On 27 June, the Sudanese Joint forces recaptured Abu Qamra, North Darfur. This marks one of RSF's first defeats in Darfur since the start of the war. The RSF has also reportedly burned eight villages in Um Baru. Thousands of residents had to flee towards Chad.

On 4 August, RSF commander Mahdi Jebel Moon was killed following clashes with the JDF, with the RSF claiming to have captured Bir Saliba. On 5 August, Darfur's governor and SLM leader Minni Minnawi announced the allied forces have pushed RSF back recapturing Bir Saliba a day after and the Hajar al-Marfein area.
== Foreign role in the campaign ==
=== Support of the RSF ===
It has been alleged that the RSF has received foreign support in Darfur, most notably at the hands of the United Arab Emirates and the Wagner Group. The Wagner Group, though self-described as a private military company, is widely considered to be a de facto private army of the Russian government. United Arab Emirates-linked Colombian mercenaries have also fought for the RSF in Darfur.

Darfur Governor Minni Minawi also accused the Chadian government of allowing the passage of arms and mercenaries to the RSF. The Libyan National Army (LNA) reportedly provided the RSF with supplies in Darfur, though the LNA denied any involvement.

=== Support of anti-RSF forces ===
Chadian officers of Zaghawa ethnicity allegedly aid the Darfur Joint Protection Force, as several of its member groups are recruited from Sudanese Zaghawa. Furthermore, the Chadian government claimed in 2024 that Chadian rebels under Osman Dillo were fighting alongside the Sudanese Army in Darfur.

== Casualties ==
On July 22, the American television channel CNN, citing local tribal leaders, stated that 10,000 people had been killed in West Darfur alone since the beginning of the conflict.

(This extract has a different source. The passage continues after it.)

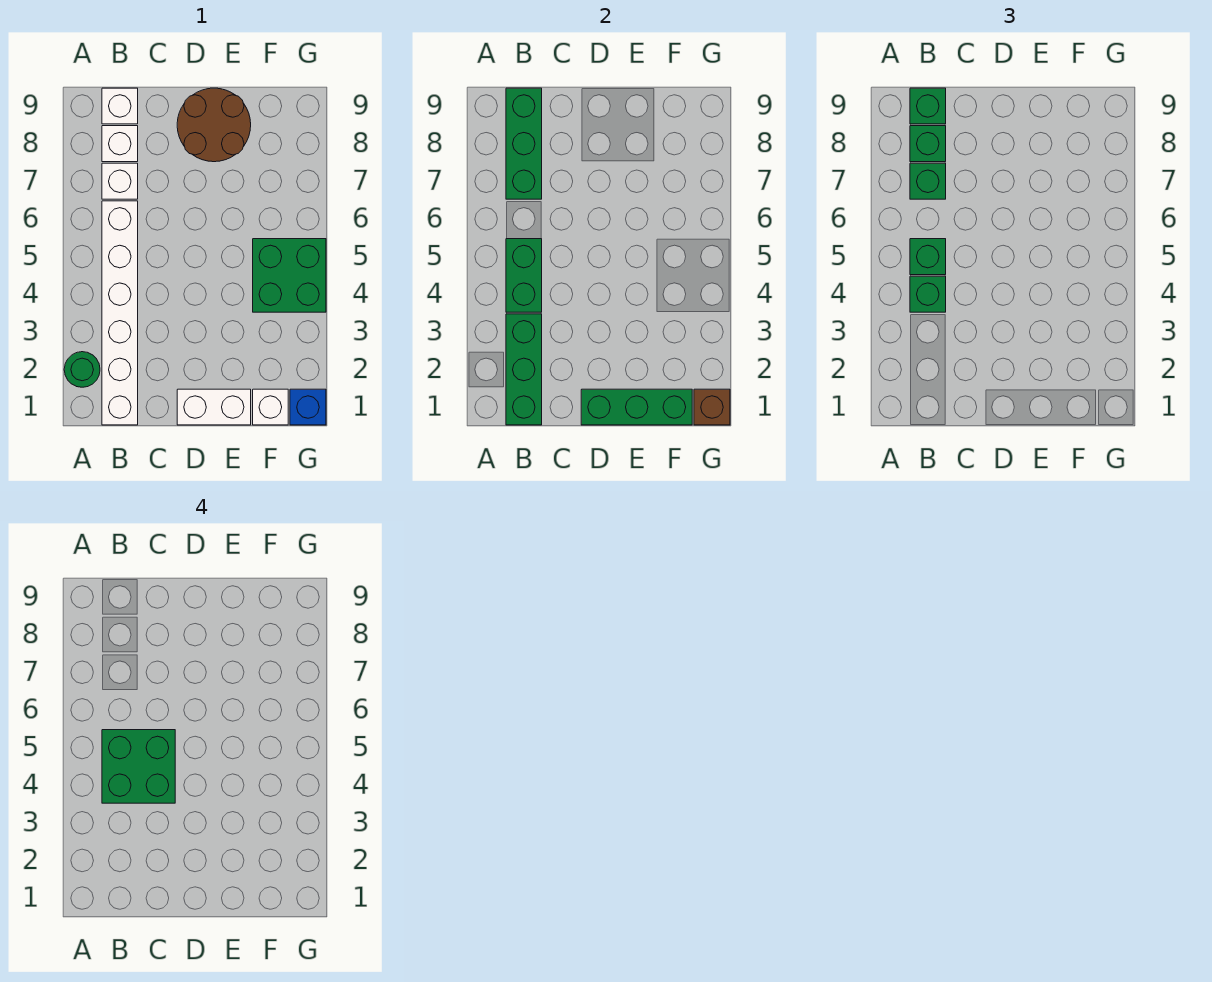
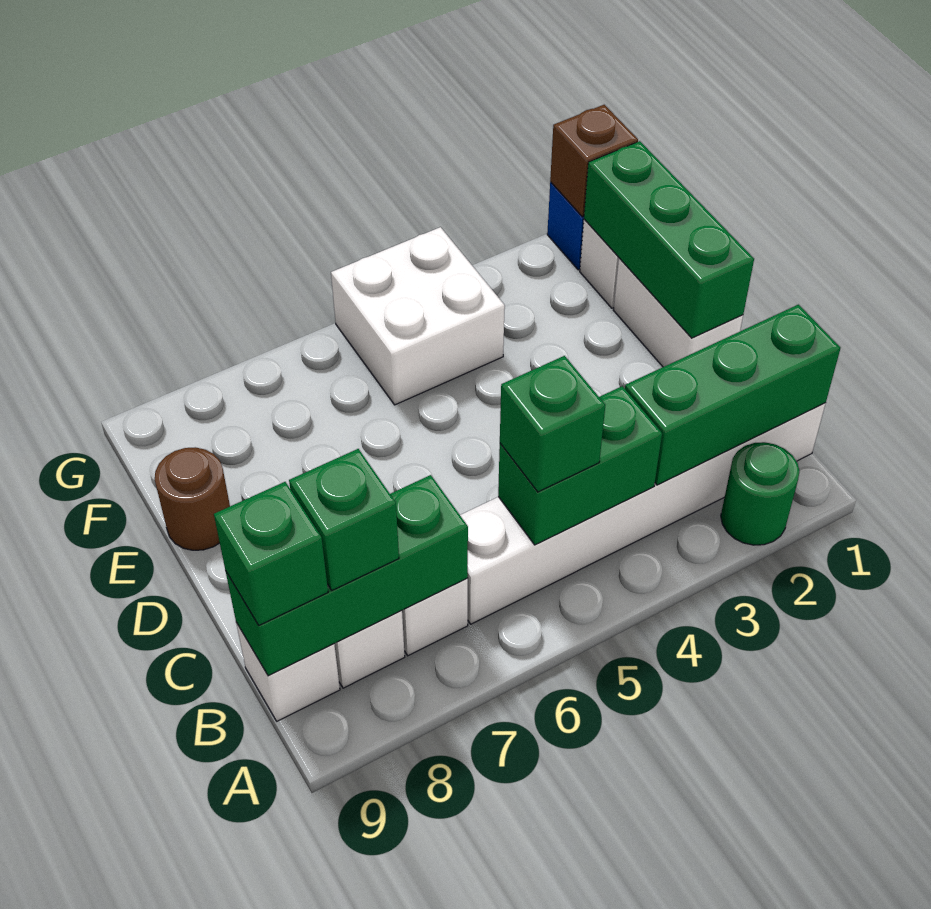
green brick B4 level 3 -> none
green brick B4:C5 level 4 -> none
green brick B7 level 3 -> none
brown round brick D8:E9 level 1 -> brown round brick E9 level 1
green brick F4:G5 level 1 -> white brick F4:G5 level 1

The fighting has caused a humanitarian crisis in the region. Large numbers of Darfurians have fled to neighbouring Chad. Darfurians, along Khartoum residents, have made up the majority of Sudanese refugees abroad.

Against the backdrop of the civil war, regional interethnic conflicts have resumed. For example, on 28 April 2023, clashes took place here between Arabs and Masalites. On 3 May, 200 people died in interethnic confrontation in El Geneina. At the end of May, 97 Masalites were killed by Arab militias in the town of Mysteries.

On 17 April, three World Food Programme staff were reported to have been killed in a shootout at a military base in Kabkabiya. Two other staff were seriously injured, and several of the organisation's vehicles were looted by SAP fighters. The organisation Save the Children was also affected by the clashes, with its Darfur office looted. The same happened to the UN relief office in the same area, and to Islamic Relief. On 20 April, a car carrying staff from the Norwegian Refugee Council was attacked in El Fashir, but no injuries were reported. On 3 May, six World Food Programme trucks were looted.

On 2 May 2024, two Red Cross drivers were killed in South Darfur. On 11 June, eight volunteers were killed in an RSF shelling of a soup kitchen in the Tambosi area of El Fasher. On 26 November, the SAF accused the RSF of looting humanitarian aid from an World Food Programme convoy travelling from Port Sudan to Zamzam IDP camp as it passed through Armel on the border between West and North Kardaan, adding that the loot was smuggled to Nyala.

Following the capture of El Fasher by the RSF, numerous mass killings and abuses amounting to a genocide that resulted in at least 6,000 civilians being killed within the span of 3 days. The estimated death toll is believed to be much larger at over 60,000 killed.